Half die Bravo beim großen Wurf?

25.3.2017, 10:00 Uhr
Half die Bravo beim großen Wurf?

© Zink/HMI

Rückblick ins Jahr 2013, erste Runde von "Deutschland sucht den Superstar": Wincent Weiss, Schüler aus Schleswig-Holstein, begeistert die Vorjury. Er schafft es in die zweite Runde. Die findet auf der Karibikinsel Curaçao statt. Doch dieses Mal kommt er nicht gut an. DSDS-Juror Dieter Bohlen nennt ihn den "schlechtesten Kandidaten des Abends".

Weiss ist raus. Doch seiner Karriere scheint dies nicht zu schaden. Gut drei Jahre später, an Silvester 2016, ist Wincent Weiss einer von 14 Künstlern, die vor dem Brandenburger Tor auf der Bühne stehen. Gestern ist in München die Tour für sein erstes Album gestartet. Auf Facebook schreibt Weiss in diesen Tagen: "Unfassbar, was in den letzten Monaten alles passiert ist . . ."

So unfassbar ist das gar nicht, denn hinter der Karriere des Künstlers steckt auch eine nützliche Beziehung. Sascha Wernicke, der Manager von Wincent Weiss, arbeitete gleichzeitig bis Ende 2016 als Redakteur beim Magazin Bravo. Die beiden hätten sich kennengelernt, nachdem Weiss bei DSDS ausgeschieden sei, sagt Wernicke auf Anfrage. Da er selber jahrelang als Songwriter gearbeitet habe, hätten er und Wincent Weiss angefangen, musikalisch zusammenzuarbeiten. Später, so Wernicke, habe er dann auch Management-Aufgaben für Weiss übernommen.

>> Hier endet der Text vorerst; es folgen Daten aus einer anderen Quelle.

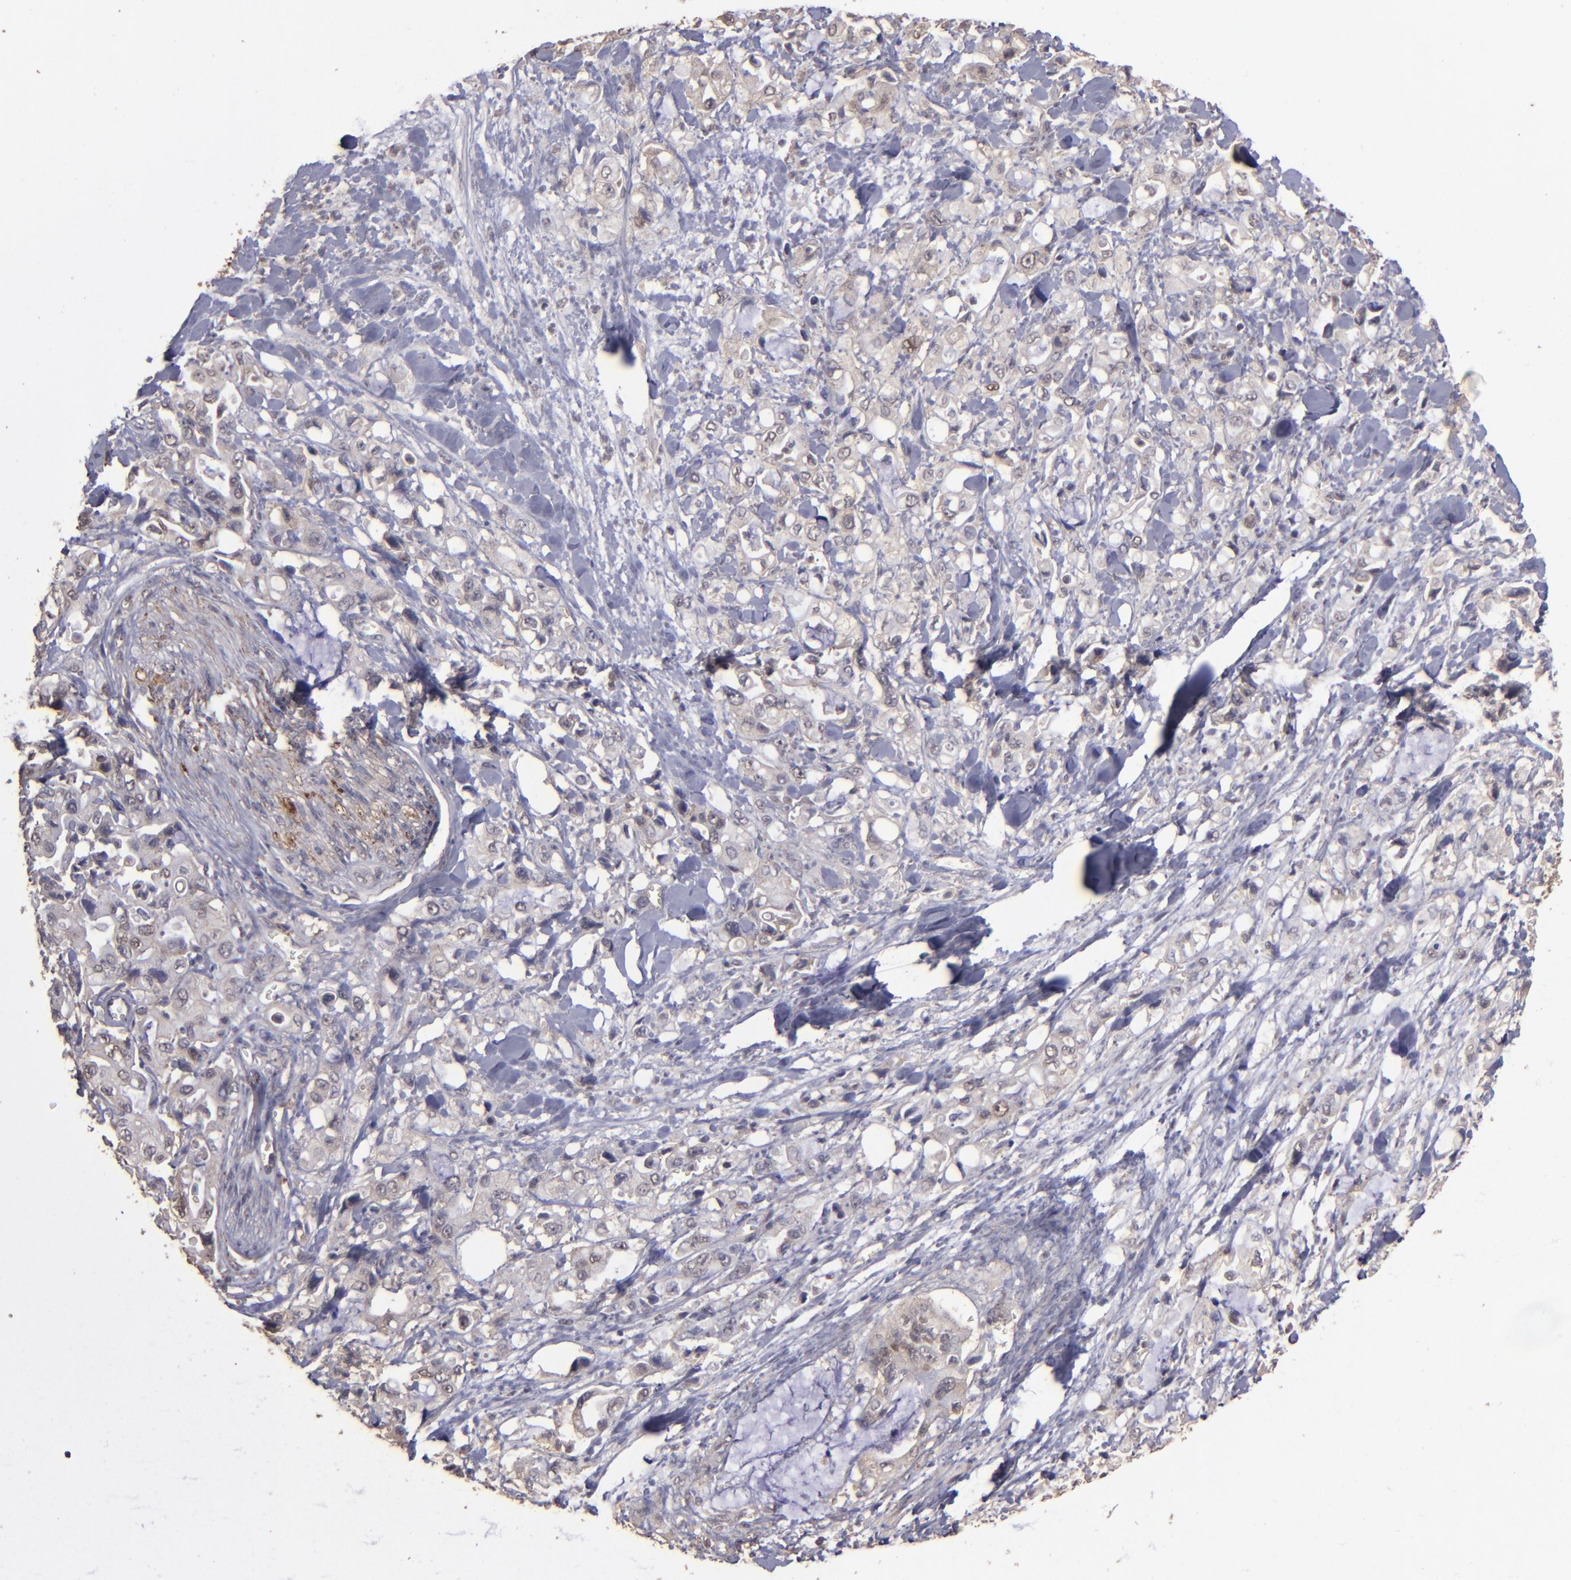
{"staining": {"intensity": "weak", "quantity": "25%-75%", "location": "cytoplasmic/membranous"}, "tissue": "pancreatic cancer", "cell_type": "Tumor cells", "image_type": "cancer", "snomed": [{"axis": "morphology", "description": "Adenocarcinoma, NOS"}, {"axis": "topography", "description": "Pancreas"}], "caption": "Immunohistochemical staining of pancreatic cancer (adenocarcinoma) demonstrates weak cytoplasmic/membranous protein staining in about 25%-75% of tumor cells.", "gene": "FAT1", "patient": {"sex": "male", "age": 70}}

Es ist eine überaus nützliche Verbindung. Denn in den vergangenen Jahren pusht die Bravo-Redaktion Wincent Weiss auf ihren Online-Kanälen, beim Streamingdienst Spotify, auf Instagram und Twitter. Auf der Spotify-Playlist "Bravo Top Hits – die Lieblingslieder aus der Bravo-Redaktion" taucht Wincent Weiss mit gleich zwei Titeln auf. Der Künstler steht auf der Hälfte aller Playlists der Redaktion und hat insgesamt mehr Erwähnungen als Weltstars wie Justin Bieber oder Rihanna.

Oder Twitter: 2013, nach dem Rauswurf Weiss’ bei DSDS, twittert die Bravo: "Schock! Wincent Weiss raus bei DSDS??????!!!!! Und Mega-Sängerin Diyana Hensel auch???" Dem Twitter-Account folgen heute 240 000 Nutzer.

Auch bei Instagram postet die Redaktion immer wieder nette Bilder von Wincent Weiss. Juni 2016: Bravo auf seinem Konzert in Augsburg. Ebenfalls im Juni 2016: ein Video von Weiss beim Trampolinspringen. Davor, im April 2016: ein Gewinnspiel. Zu gewinnen gibt es je fünf Bilder, einmal von Wincent Weiss, einmal von Disney-Star Martina Stoessel. Teilnahmebedingung: Die Nutzer müssen die Ankündigung unter dem Hashtag #musiksein (ein Songtitel von Wincent) teilen und sowohl Wincent Weiss als auch Martina Stoessel auf Instagram folgen.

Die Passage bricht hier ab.